* **WORK ITEM**: For the data below, please report each line where the word "down" is found.

* **RECORDS SHOWN**:
---+---
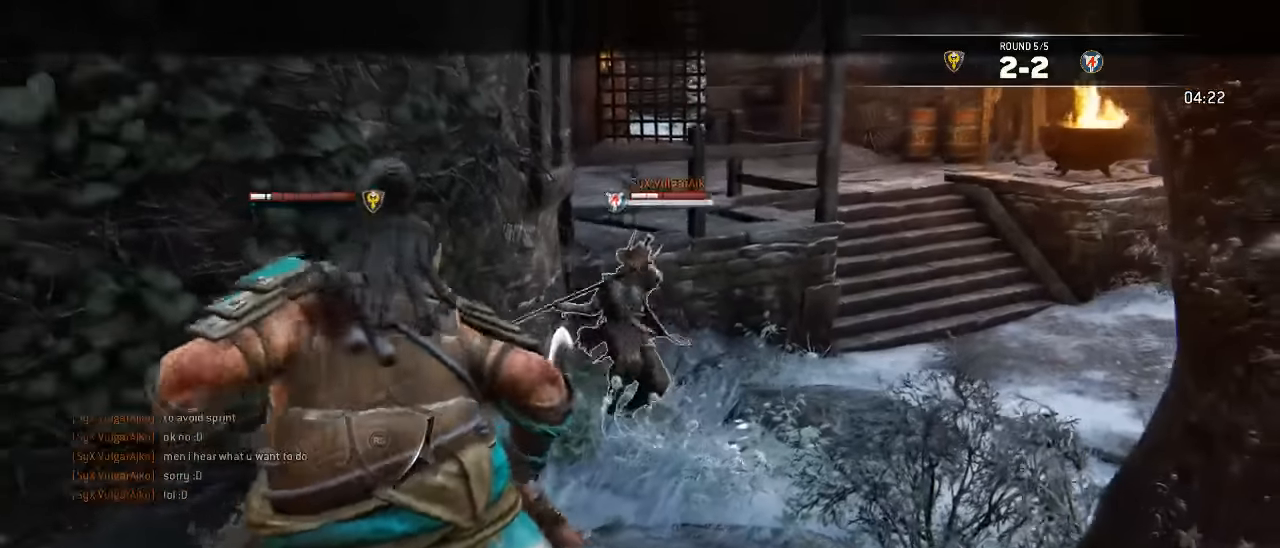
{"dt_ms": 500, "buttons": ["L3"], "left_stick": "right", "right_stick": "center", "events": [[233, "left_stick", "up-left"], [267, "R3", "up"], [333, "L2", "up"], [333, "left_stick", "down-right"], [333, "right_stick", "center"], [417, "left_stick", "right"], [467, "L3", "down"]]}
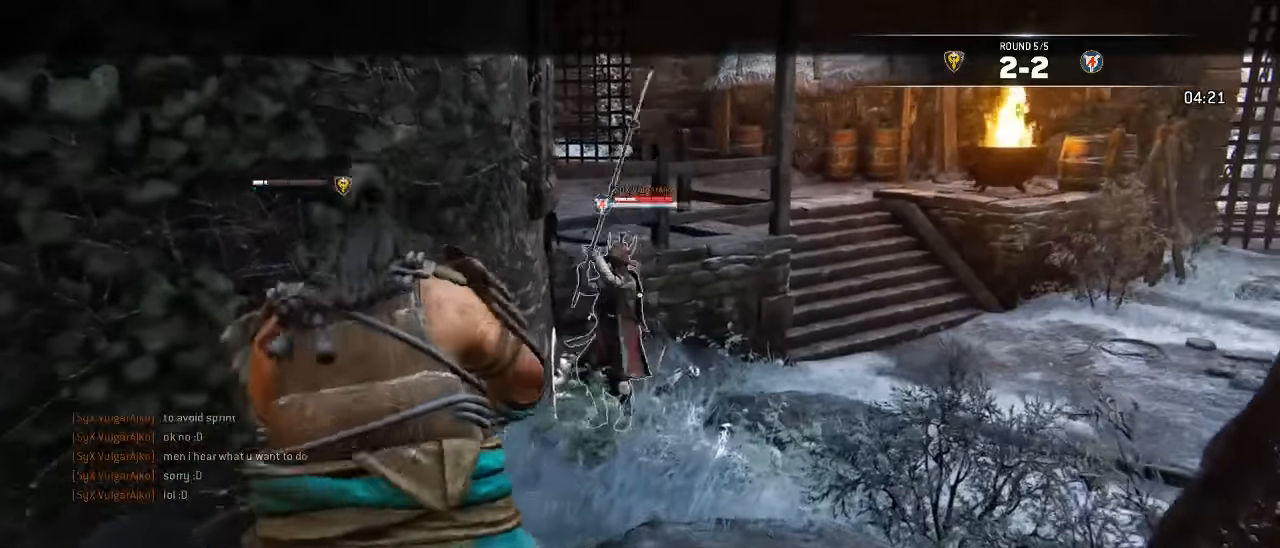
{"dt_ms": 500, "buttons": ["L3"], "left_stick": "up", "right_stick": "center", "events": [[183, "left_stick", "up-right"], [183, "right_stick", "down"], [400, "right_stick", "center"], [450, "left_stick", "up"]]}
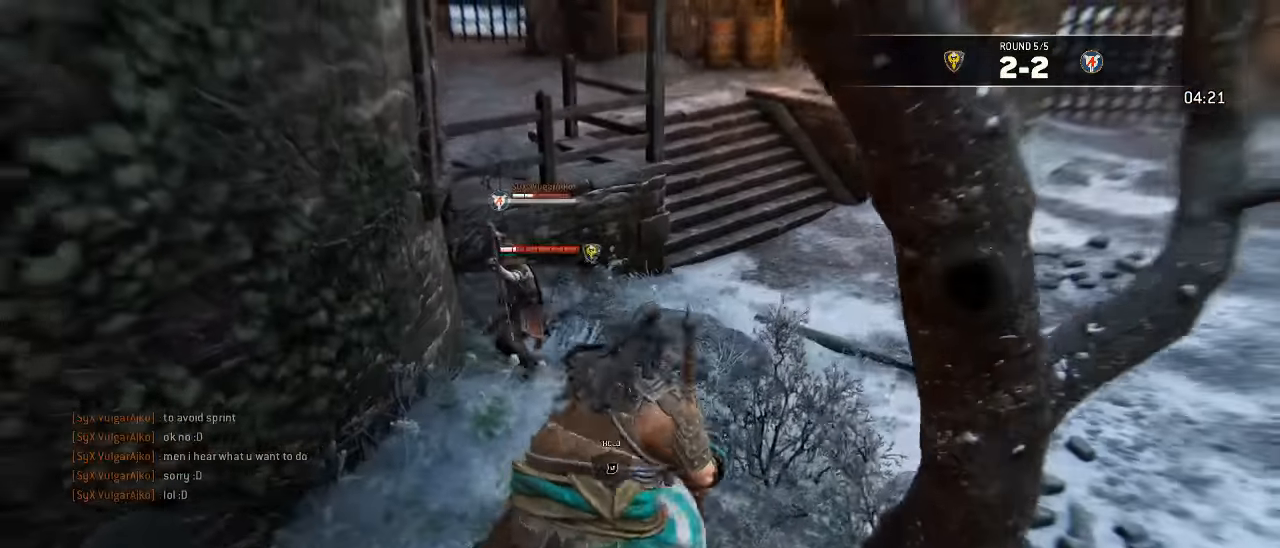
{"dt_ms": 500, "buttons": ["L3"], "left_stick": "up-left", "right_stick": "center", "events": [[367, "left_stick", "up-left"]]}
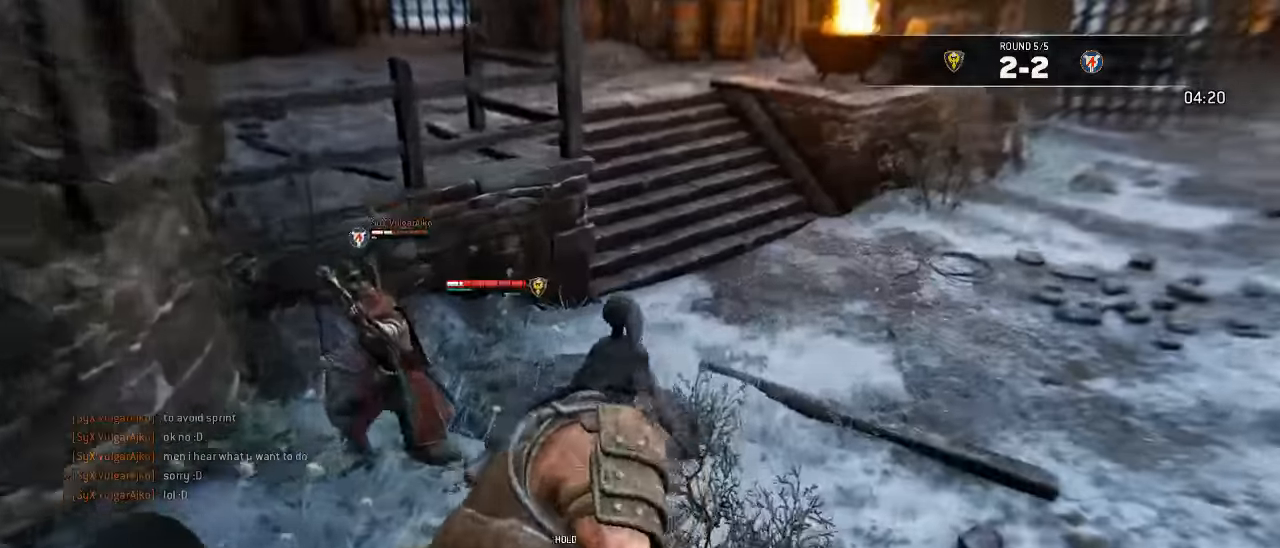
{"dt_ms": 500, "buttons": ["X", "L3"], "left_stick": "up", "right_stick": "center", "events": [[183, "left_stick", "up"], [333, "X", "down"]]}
---+---
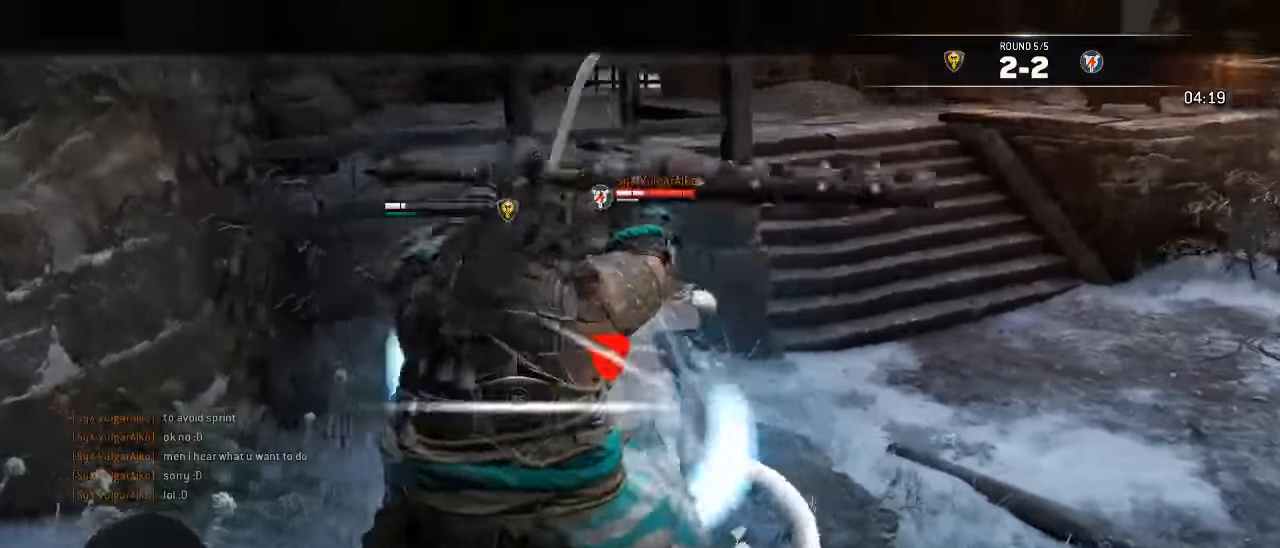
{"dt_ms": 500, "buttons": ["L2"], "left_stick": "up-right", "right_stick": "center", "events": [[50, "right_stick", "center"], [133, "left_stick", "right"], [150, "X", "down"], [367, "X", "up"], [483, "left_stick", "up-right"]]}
---+---
* **SOLUTION FOR THIS TASK**:
{"dt_ms": 500, "buttons": ["L3"], "left_stick": "right", "right_stick": "center", "events": [[233, "left_stick", "up-left"], [267, "R3", "up"], [333, "L2", "up"], [333, "left_stick", "down-right"], [333, "right_stick", "center"], [417, "left_stick", "right"], [467, "L3", "down"]]}
{"dt_ms": 500, "buttons": ["L3"], "left_stick": "up", "right_stick": "center", "events": [[183, "left_stick", "up-right"], [183, "right_stick", "down"], [400, "right_stick", "center"], [450, "left_stick", "up"]]}
{"dt_ms": 500, "buttons": ["X", "L3"], "left_stick": "up", "right_stick": "center", "events": [[183, "left_stick", "up"], [333, "X", "down"]]}
{"dt_ms": 500, "buttons": ["L2"], "left_stick": "up-right", "right_stick": "center", "events": [[50, "right_stick", "center"], [133, "left_stick", "right"], [150, "X", "down"], [367, "X", "up"], [483, "left_stick", "up-right"]]}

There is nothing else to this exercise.